Perusahaan teknologi terbesar di Cina, termasuk Ant Group dan JD.COM, dilaporkan telah menangguhkan proyek stablecoin mereka di Hong Kong setelah menghadapi kekhawatiran dari otoritas Beijing mengenai penerbitan mata uang digital swasta.
Intervensi regulasi langsung ini menegaskan komitmen teguh pemerintah Cina terhadap kedaulatan moneter yang dikendalikan negara, dengan menempatkan batasan ketat pada aspirasi Web3 negara tersebut.
Kedaulatan Mata Uang Mengalahkan Ambisi Web3 Hong Kong
Langkah ini, pertama kali dilaporkan oleh Financial Times, adalah bagian dari strategi dua arah yang lebih besar. Ini membatasi mata uang digital swasta agar tidak bersaing dengan yuan digital yang didukung negara (e-CNY). Pada saat yang sama, Cina menggunakan kontrol aset keras (mineral tanah jarang) untuk menantang dominasi global US$.
Sponsored
Sponsored
Hong Kong telah memposisikan dirinya sebagai pusat Web3 terkemuka di Asia, meluncurkan program percontohan untuk penerbitan stablecoin dan tokenisasi aset sejak Agustus 2025. Namun, penangguhan proyek raksasa teknologi daratan utama menunjukkan bahwa otonomi regulasi Hong Kong memiliki batas.
Kekhawatiran utama bagi otoritas di Beijing adalah prinsip inti kedaulatan moneter. Stablecoin swasta, termasuk token yang terhubung dengan yuan (offshore CNH), dapat berpotensi merusak dominasi yuan digital. E-CNY sudah dalam prosedur pengujian oleh ratusan juta pengguna di daratan.
Laporan menunjukkan bahwa Komisi Regulasi Sekuritas Cina (CSRC) juga telah mengarahkan pialang lokal untuk menghentikan proyek tokenisasi RWA tertentu di Hong Kong.
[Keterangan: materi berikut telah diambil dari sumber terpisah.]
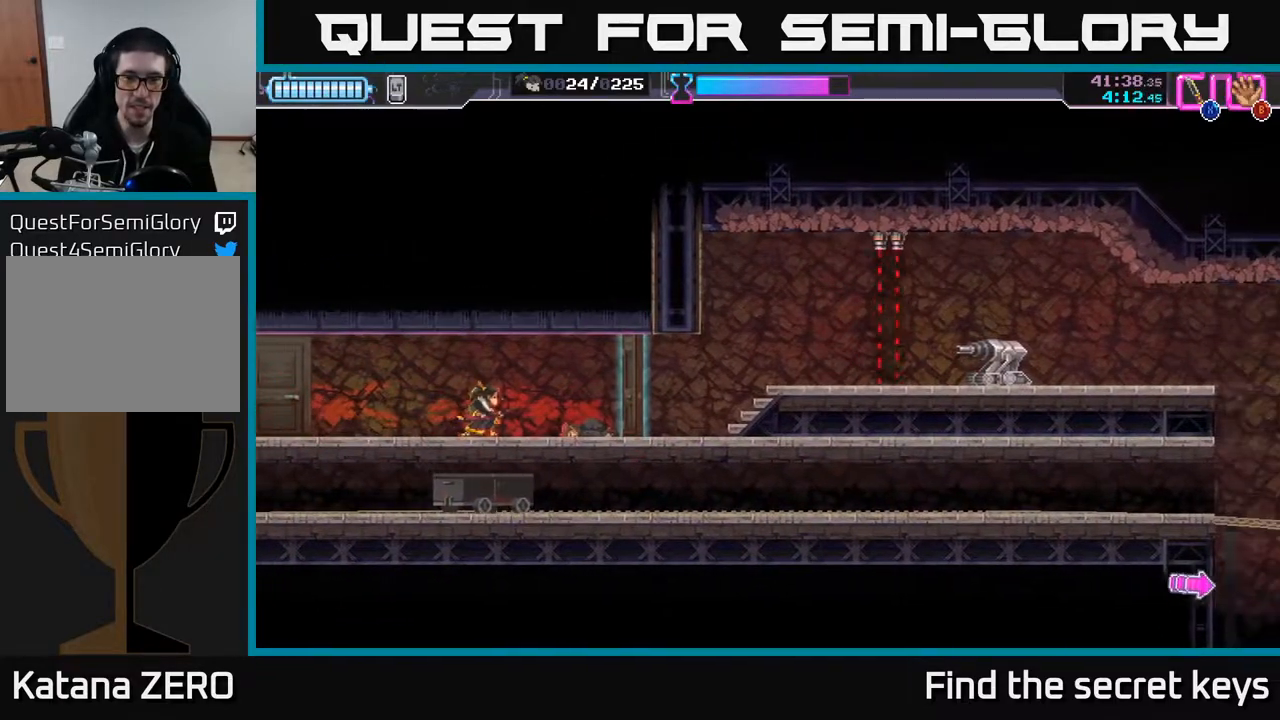
{"buttons": [], "left_stick": "center", "right_stick": "center", "events": [[217, "left_stick", "right"], [500, "left_stick", "center"]]}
Ini menandakan pengetatan regulasi yang lebih luas yang melampaui stablecoin.
Strategi Ganda: Aset Keras Versus Hegemoni Fiat
Analis menyatakan bahwa kontrol domestik yang ketat atas mata uang digital swasta terkait dengan strategi global Cina. Bersamaan dengan penghentian stablecoin, pasar internasional bereaksi terhadap pembatasan ekspor Cina yang diperluas pada mineral tanah jarang—bahan strategis yang penting untuk manufaktur teknologi tinggi dan sistem pertahanan AS.
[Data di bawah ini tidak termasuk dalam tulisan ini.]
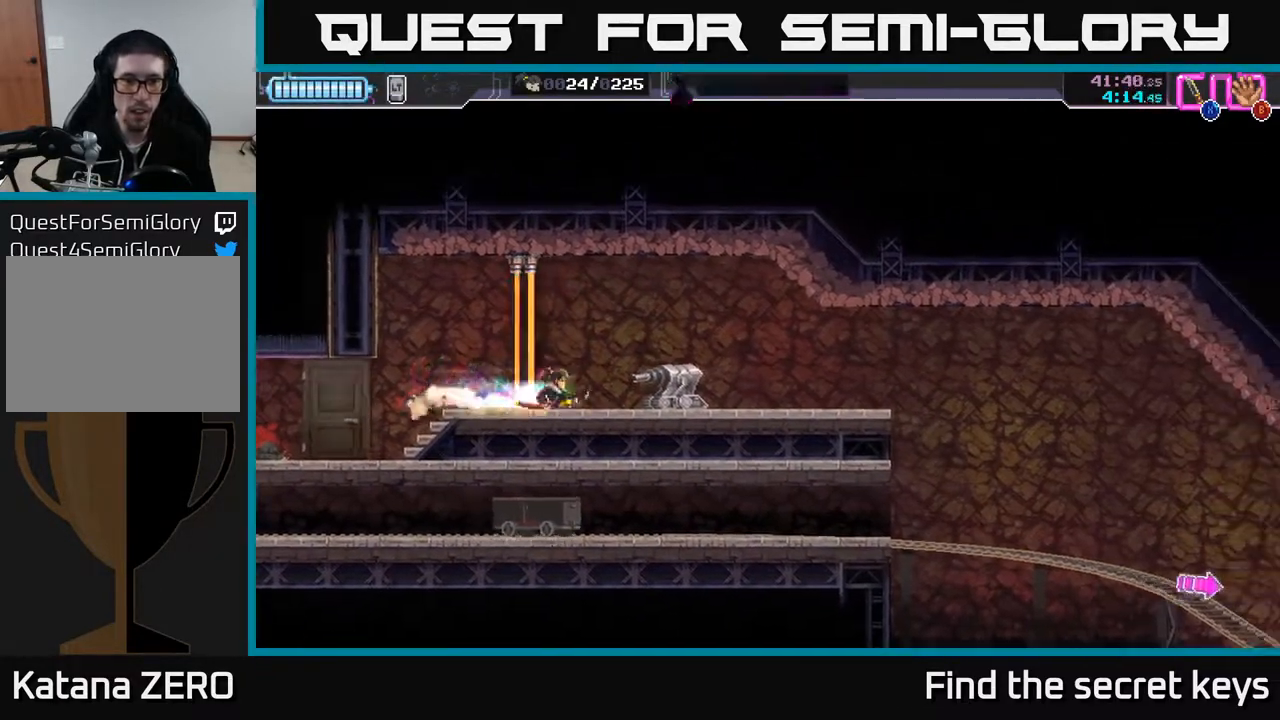
{"buttons": [], "left_stick": "right", "right_stick": "center", "events": [[33, "R2", "up"], [33, "X", "down"], [117, "X", "up"], [183, "X", "down"], [267, "X", "up"], [333, "X", "down"], [433, "X", "up"]]}
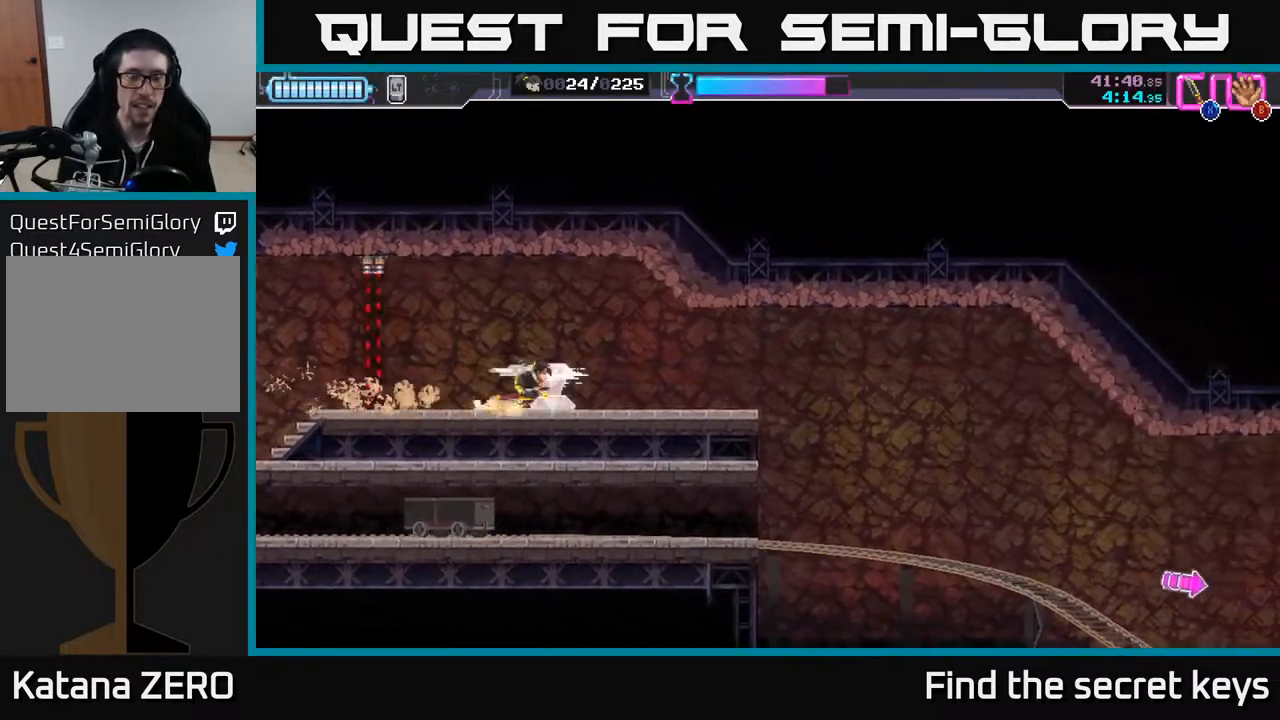
{"buttons": [], "left_stick": "center", "right_stick": "center", "events": [[200, "left_stick", "center"]]}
Ekonom makro seperti Luke Gromen berpendapat bahwa penggunaan kontrol tanah jarang oleh Cina dirancang untuk merusak fondasi teknologi yang menopang kompleks industri militer AS, yang pada gilirannya, menjaga nilai US$. Ini menunjukkan bahwa Cina menjalankan strategi moneter dua arah yang terencana. Secara domestik, mereka mempertahankan kontrol mata uang digital melalui e-CNY untuk menjaga stabilitas yuan.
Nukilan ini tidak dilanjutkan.